Samstag, 21. Februar 2026

20.02.2026 Insel Apo

Das Wetter hat sich inzwischen so weit beruhigt, dass wir heute in Richtung des Naturschutzgebiets der Insel Apo aufbrechen konnten. Die kleine Insel liegt zwischen Cebu und Negros. Auf der Insel leben nicht mehr als ca. 120 Personen, die weder Süsswasser noch Strom haben. Strom wird abends zwischen 18 und 22 Uhr von einem öffentlichen Generator zur Verfügung gestellt und dann wieder abgeschaltet. Rund um die Insel befindet sich jedoch ein weltweit bekanntes und wunderschönes Korallenriff, das sich wirklich sehen lassen kann. Ich durfte in einer kleinen Gruppe, die wieder aus den Holländern bestand, diese Mal jedoch mit einer jungen Schweizerin, die sich als Guide herausstellte, drei Tauchgänge machen.

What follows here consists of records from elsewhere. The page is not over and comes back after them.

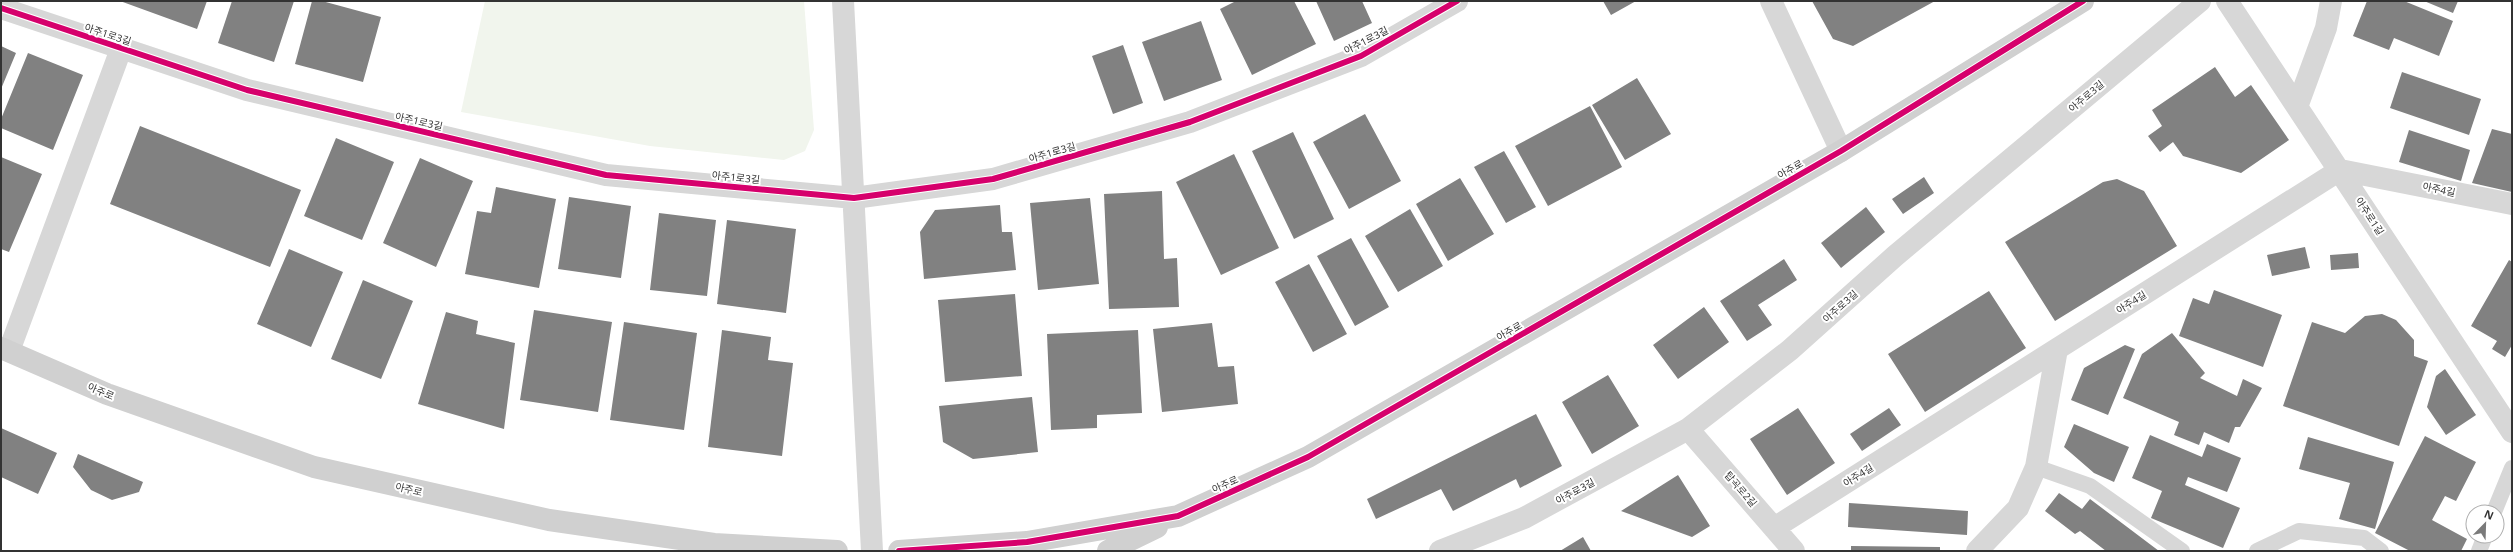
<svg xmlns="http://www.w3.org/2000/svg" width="2513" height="552" viewBox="0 0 2513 552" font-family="'Noto Sans','Noto Sans KR',sans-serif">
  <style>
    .green { fill: #f1f5ed }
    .building { fill: #818181 }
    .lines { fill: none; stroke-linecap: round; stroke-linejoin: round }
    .lane { stroke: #d7d7d7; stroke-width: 16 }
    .street { stroke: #d7d7d7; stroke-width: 22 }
    .secondary { stroke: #d0d0d0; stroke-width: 22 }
    .cycleway-casing { stroke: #fff; stroke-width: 8 }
    .cycleway { stroke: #d6006c; stroke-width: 6 }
    .labels { text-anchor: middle; stroke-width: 4; stroke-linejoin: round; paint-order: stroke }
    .street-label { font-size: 10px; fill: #333; stroke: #fff }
  </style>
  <rect width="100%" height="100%" fill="#fff"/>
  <path class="green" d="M485,1H804L814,130L805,151L784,160L650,146L461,112Z"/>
  <path class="building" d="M120,1H207L197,29Z
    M232,1H294L274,62L218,43Z
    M312,1H322L381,17L363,82L295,64Z
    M1236,1H1294L1316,44L1252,75L1220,9Z
    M1316,1H1362L1372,23L1334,41Z
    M1603,1H1636L1611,15Z
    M1812,1H1935L1853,46L1833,39Z
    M2367,1H2404L2453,21L2439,56L2394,38L2389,50L2353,36Z
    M2424,1H2458L2453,13Z
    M1201,21L1222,80L1164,101L1142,42Z
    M1123,45L1143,103L1113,114L1092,56Z
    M1,46L16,53L1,89Z
    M28,53L83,75L53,150L1,128V119Z
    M2215,67L2235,97L2251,85L2289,140L2241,173L2183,156L2173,142L2160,152L2148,136L2162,126L2152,110Z
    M2402,72L2481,99L2469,135L2390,108Z
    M1637,78L1671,134L1625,160L1592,105Z
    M1590,106L1622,167L1548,206L1515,146Z
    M1365,114L1401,181L1349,209L1313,142Z
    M140,126L301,190L270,267L110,204Z
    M2492,129L2512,134V192L2472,183Z
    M2409,130L2470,150L2461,181L2399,162Z
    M1293,132L1334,219L1294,239L1252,151Z
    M336,138L394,162L362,240L304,216Z
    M1504,151L1536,207L1506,223L1474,167Z
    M1234,154L1279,248L1221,275L1176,182Z
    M1,157L42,174L9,252L1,249Z
    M420,158L473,181L436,267L383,243Z
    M1924,177L1934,193L1903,214L1892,199Z
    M1460,178L1494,234L1448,261L1416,204Z
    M2117,179L2144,191L2177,246L2055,321L2005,242L2103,182Z
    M496,187L556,199L539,288L465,274L477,211L491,213Z
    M1162,191L1164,259L1177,258L1179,307L1109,309L1104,194Z
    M569,197L631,206L621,278L558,269Z
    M1090,198L1099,284L1038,290L1030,203Z
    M1000,205L1002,232H1012L1016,270L924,279L920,232L935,210Z
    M1866,207L1885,232L1841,268L1821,243Z
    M1410,209L1443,266L1398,292L1365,236Z
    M659,213L716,220L707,296L650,290Z
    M727,220L796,229L786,313L717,304Z
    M1351,238L1389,307L1355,326L1317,256Z
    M2305,247L2310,268L2272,276L2267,255Z
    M289,249L343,272L311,347L257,324Z
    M2358,253L2359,268L2331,270L2330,255Z
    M1784,259L1797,280L1758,305L1772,325L1747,341L1720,301Z
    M2509,260L2512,262V345L2505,357L2492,349L2497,341L2471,326Z
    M1309,264L1347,334L1313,352L1275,282Z
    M363,280L413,301L381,379L331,359Z
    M2214,290L2282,315L2263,367L2179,336L2193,298L2209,304Z
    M1989,291L2026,348L1925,412L1888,354Z
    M1015,294L1022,376L945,382L938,300Z
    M1704,307L1729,342L1678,379L1653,345Z
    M534,310L612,322L598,412L520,400Z
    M446,312L478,321L476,334L515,343L504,429L418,404Z
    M2382,314L2396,320L2414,340V356L2428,361L2399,446L2283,406L2312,322L2345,333L2365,316Z
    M624,322L697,333L684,430L610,420Z
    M1212,323L1218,367L1234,366L1238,404L1162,412L1153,329Z
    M722,330L771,337L768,360L793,363L782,456L708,447Z
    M1138,330L1142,413L1097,415V428L1051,430L1047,334Z
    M2172,333L2205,373L2200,378L2237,396L2243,379L2262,388L2240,427H2235L2229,443L2204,432L2199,445L2174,435L2179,422L2123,398L2142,354Z
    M2125,345L2135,349L2108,415L2071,400L2084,368Z
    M2445,369L2476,415L2446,435L2427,407L2436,376Z
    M1608,375L1639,426L1592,454L1562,402Z
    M1032,397L1038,452L973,459L943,442L939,406Z
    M1798,408L1835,463L1787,495L1750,439Z
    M1889,408L1901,425L1862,451L1850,434Z
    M1536,414L1562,466L1520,488L1516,479L1453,511L1441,489L1376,519L1367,499Z
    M2074,424L2129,447L2114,482L2094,473L2064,447Z
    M1,428L57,453L38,494L1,477Z
    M2150,435L2202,457L2207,444L2241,458L2227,492L2188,477L2185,485L2240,508L2223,548L2151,518L2162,491L2132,478Z
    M2425,436L2476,462L2456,501L2445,496L2432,520L2467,539L2461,551H2410L2375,533Z
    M2308,437L2394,462L2375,529L2339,519L2350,483L2299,469Z
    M78,454L143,482L139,492L112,500L91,490L73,467Z
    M1678,475L1710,526L1692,537L1621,511Z
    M2059,493L2082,509L2090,499L2159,551H2106L2080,531L2075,534L2045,511Z
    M1849,503L1968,511L1967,535L1848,527Z
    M1583,537L1591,551H1560Z
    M1851,546L1940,547V551H1851Z"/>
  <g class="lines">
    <path class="lane" d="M2036,467L2090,486L2182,551
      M2494,512L2512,468
      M2257,551L2299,531L2364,538L2381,551
      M2479,551L2485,536"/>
    <path class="street" d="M843,1L872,551
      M1771,1L1841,151
      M2227,1L2512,432
      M1,8L247,90L606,175L854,198L993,179L1190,122L1361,56L1457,1
      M2297,107L2326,28L2331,1
      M9,351L121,49
      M1688,429L1794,551
      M1774,528L2340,170L2512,204
      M1440,551L1524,518L1688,429L1790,350L1895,256L2200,1
      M1977,551L2018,508L2036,467L2057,349"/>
    <path class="secondary" d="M1,348L107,394L314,467L549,520L714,544L837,551
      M899,551L1027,542L1178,516L1308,457L1841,151L2083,1
      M1108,551L1157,527"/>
    <g class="cycleway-casing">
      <path id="cycleway" d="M1,8L247,90L606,175L854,198L993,179L1190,122L1361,56L1457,1
        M899,551L1027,542L1178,516L1308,457L1841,151L2083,1"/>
    </g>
    <use href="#cycleway" class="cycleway"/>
  </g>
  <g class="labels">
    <g class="street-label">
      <text transform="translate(108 34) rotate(18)" y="4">아주1로3길</text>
      <text transform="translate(1366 40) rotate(-27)" y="4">아주1로3길</text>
      <text transform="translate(2086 96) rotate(-40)" y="4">아주로3길</text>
      <text transform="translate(419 121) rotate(13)" y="4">아주1로3길</text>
      <text transform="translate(1052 152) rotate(-16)" y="4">아주1로3길</text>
      <text transform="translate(1790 169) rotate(-30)" y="4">아주로</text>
      <text transform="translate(736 177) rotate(6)" y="4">아주1로3길</text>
      <text transform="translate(2439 189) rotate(12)" y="4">아주4길</text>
      <text transform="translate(2370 216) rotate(57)" y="4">아주로1길</text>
      <text transform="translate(2131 302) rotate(-32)" y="4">아주4길</text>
      <text transform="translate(1840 306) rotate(-42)" y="4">아주로3길</text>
      <text transform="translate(1509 331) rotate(-30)" y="4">아주로</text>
      <text transform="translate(101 391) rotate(23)" y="4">아주로</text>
      <text transform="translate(1858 475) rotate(-32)" y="4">아주4길</text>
      <text transform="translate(1225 484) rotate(-24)" y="4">아주로</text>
      <text transform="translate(409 489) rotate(13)" y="4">아주로</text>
      <text transform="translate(1741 489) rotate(49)" y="4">탑곡로2길</text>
      <text transform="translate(1575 491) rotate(-28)" y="4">아주로3길</text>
    </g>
  </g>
  <rect width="2513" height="552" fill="none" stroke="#333333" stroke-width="4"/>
  <g transform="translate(2485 524) rotate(23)"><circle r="19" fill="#ffffff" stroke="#adadad"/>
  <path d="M0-3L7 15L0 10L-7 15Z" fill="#7a7a7a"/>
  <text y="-6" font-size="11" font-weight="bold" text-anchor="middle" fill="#333333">N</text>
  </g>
</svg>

Bereits beim ersten Tauchgang hatte sie massive Probleme mit den Ohren und konnte den Druckausgleich nicht durchführen. Nach einer Wartezeit von mehreren Minuten deutete ich ihr an, dass ich die Gruppe übernehmen würde und sie zurück zum Boot sollte. Sie bejahte dankbar, und ich zeigte den anderen, dass sie mir nun folgen sollten. So zogen wir dann zu viert durch das Riff. Bereits nach wenigen Minuten tauchte das Mädchen jedoch wieder auf. Sie hatte ihre Probleme angeblich gelöst, sodass ich die Gruppe wieder abgeben durfte und mein eigenes Ding durchziehen konnte.
Auch die Tauchgänge zwei und drei, nach jeweils einer Stunde Oberflächenpause, die wir infolge des schlechten Wetters in unseren nassen Tauchanzügen verbrachten, konnte ich an zwei weiteren Plätzen in diesem wunderschönen Riff mit Hart- und Weichkorallen aller Formen und Farben geniessen.











Die Heimreise durch die Wellen war dann auch nicht jedermanns Sache. Den einen wurden die trockenen Sachen ebenfalls von überschwappenden Wellen nass gespült, andere verbrachten die Zeit mit einer komischen Farbe im Gesicht im hinteren Teil des Bootes. Aus gutem Grund vermied ich während der ganzen Fahrt diesen Teil des Bootes.


Zurück in der Basis, das Material endlich verstaut, war der Tag bereits wieder vorbei und ich konnte vor dem Eindunkeln nur noch eine kleine Siesta auf meinem Balkon halten, bevor ich unter die Dusche ging und mit Stefan aus Luzern ins Zentrum von Dauin ging, um die erste Mahlzeit des Tages einzunehmen.


Gemeinsam mit Stefan genoss ich wieder einmal die philippinischen Nudeln mit dem obligatorischen Chicken und viel viel Sojasauce.
Noch ein, zwei Bier, und der Tag war gelaufen. Nach drei Tauchgängen fiel mir das Einschlafen sehr leicht.